Bupa declined to comment. A person familiar with its position said it was incorrect to say it had not increased fees since the 1990s, and that this example was misleading in isolation. Some fees had fallen over the years as procedures became easier or faster, while other fees had risen, the person said. It bumped up fees for anaesthetists by 15 per cent at the beginning of the month after pressure from doctors.
It is not clear whether nudging rates higher will be enough. One consultant told the FT that he would no longer work for Bupa and would instead bill the patient directly, leaving the insurer to pay the proportion it deemed fit and the customer to make up the shortfall.
He also questioned whether it made sense for the same fee to be payable for a hernia operation regardless of whether the patient was a fit 21-year-old man with no medical problems, or a 90-year-old chain smoker who has had two previous heart attacks. “This is of course blatantly ridiculous,” the consultant said. “I would rather not take on the second patient as the risks and the stress are not worth the fees.”
Experts describe a power shift in the sector, as private hospitals have sourced a rising proportion of revenues from the NHS and patients who pay for themselves over the past two decades.

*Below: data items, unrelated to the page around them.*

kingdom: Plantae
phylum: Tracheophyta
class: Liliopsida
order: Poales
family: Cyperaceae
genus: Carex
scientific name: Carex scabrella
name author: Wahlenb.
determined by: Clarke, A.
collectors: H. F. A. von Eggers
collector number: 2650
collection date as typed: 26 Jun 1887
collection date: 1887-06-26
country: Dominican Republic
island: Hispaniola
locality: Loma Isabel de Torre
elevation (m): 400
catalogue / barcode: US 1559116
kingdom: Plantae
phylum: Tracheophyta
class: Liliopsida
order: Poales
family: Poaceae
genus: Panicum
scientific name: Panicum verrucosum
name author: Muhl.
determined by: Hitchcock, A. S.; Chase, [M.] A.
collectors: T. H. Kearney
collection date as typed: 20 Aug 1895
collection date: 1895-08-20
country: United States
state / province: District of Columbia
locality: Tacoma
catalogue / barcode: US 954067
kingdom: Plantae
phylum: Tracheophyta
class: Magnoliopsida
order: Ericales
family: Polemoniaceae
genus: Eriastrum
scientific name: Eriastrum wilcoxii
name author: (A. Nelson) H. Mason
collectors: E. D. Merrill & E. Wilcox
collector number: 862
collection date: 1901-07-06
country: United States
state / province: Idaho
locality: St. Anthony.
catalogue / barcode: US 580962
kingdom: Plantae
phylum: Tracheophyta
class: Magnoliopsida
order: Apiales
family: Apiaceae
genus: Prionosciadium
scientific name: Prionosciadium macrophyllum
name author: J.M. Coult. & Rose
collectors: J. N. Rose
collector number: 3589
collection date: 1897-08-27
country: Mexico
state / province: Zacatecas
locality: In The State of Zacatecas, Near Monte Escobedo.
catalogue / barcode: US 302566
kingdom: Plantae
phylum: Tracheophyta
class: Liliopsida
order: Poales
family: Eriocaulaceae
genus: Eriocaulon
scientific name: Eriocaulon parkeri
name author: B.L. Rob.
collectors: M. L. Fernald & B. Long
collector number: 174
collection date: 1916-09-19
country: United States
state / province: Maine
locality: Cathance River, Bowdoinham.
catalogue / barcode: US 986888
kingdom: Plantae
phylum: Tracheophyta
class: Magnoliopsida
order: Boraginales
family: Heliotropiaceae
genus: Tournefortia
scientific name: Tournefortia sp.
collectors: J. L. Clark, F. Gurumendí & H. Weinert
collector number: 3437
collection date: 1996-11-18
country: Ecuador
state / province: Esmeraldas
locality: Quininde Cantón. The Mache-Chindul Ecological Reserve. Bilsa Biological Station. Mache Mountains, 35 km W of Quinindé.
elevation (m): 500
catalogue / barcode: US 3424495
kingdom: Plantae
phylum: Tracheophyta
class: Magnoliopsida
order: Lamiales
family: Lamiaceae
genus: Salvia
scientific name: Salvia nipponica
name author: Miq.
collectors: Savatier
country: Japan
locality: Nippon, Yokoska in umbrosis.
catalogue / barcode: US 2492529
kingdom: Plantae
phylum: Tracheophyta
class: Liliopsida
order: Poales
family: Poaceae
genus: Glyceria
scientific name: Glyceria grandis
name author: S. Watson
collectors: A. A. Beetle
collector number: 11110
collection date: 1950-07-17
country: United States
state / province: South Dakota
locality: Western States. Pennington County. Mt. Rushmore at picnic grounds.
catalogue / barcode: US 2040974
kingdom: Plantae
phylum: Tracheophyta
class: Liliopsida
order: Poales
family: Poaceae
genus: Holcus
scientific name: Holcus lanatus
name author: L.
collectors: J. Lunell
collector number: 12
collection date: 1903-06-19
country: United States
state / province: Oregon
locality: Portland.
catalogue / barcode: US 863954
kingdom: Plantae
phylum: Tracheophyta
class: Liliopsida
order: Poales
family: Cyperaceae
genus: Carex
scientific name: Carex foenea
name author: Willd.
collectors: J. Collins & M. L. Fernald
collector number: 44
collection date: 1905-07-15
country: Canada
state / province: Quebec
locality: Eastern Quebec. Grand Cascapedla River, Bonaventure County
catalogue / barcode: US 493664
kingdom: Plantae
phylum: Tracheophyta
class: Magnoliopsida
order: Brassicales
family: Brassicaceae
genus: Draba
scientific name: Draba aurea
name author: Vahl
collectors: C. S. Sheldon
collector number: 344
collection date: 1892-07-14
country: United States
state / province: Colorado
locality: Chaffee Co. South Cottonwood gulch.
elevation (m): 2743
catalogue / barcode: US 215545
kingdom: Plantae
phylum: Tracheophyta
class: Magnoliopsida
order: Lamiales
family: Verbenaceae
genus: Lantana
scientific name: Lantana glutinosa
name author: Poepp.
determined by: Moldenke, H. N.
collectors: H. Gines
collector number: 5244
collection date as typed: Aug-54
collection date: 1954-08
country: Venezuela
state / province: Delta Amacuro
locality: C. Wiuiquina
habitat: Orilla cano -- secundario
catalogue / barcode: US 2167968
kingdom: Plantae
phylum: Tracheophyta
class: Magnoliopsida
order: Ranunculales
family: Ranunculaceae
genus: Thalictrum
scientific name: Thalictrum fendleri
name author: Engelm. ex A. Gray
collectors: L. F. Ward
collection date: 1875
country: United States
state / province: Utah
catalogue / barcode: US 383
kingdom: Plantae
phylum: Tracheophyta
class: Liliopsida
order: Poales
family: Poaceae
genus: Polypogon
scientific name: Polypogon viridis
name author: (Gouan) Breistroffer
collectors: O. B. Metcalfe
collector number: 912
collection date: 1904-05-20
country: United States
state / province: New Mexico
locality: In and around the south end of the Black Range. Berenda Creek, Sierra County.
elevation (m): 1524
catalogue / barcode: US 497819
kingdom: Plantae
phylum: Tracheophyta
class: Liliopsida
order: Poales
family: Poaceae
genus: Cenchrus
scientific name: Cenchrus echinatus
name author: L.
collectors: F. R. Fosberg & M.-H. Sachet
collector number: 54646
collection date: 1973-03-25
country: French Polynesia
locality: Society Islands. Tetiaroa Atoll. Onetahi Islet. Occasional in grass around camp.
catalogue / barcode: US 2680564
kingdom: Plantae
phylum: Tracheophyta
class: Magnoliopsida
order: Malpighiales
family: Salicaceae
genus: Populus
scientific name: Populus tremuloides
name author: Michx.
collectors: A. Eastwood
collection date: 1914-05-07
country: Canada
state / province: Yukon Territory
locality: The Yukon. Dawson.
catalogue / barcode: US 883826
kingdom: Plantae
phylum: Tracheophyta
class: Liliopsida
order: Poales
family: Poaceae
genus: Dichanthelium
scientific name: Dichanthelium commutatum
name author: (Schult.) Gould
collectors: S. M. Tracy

That makes doctors less reliant on insurers — and more willing to walk away if they feel rates are not high enough.
“Private medical insurance has been slowly declining as a percentage of independent hospital income for years . . . and so has lost some of its bargaining power over doctors,” said Tim Read, a researcher at consultancy LaingBuisson.
Despite the expense, demand for private health insurance is expected to continue to grow, making the need to retain doctors and invest in services even more pressing for insurers.
In a recent poll, one in five business leaders said they were considering adding private medical insurance in the next year. The boss of one UK business with more than 15,000 employees told the FT his company had given its entire staff private medical cover, in response to the pressures on state healthcare.
But, according to Fairer Finance’s Daley, with both private and public sectors relying on the same pool of medical staff: “Either [private medical insurance] will take people away from the NHS and make matters worse there, or insurers will struggle to maintain the levels of service that people expect from a private policy.”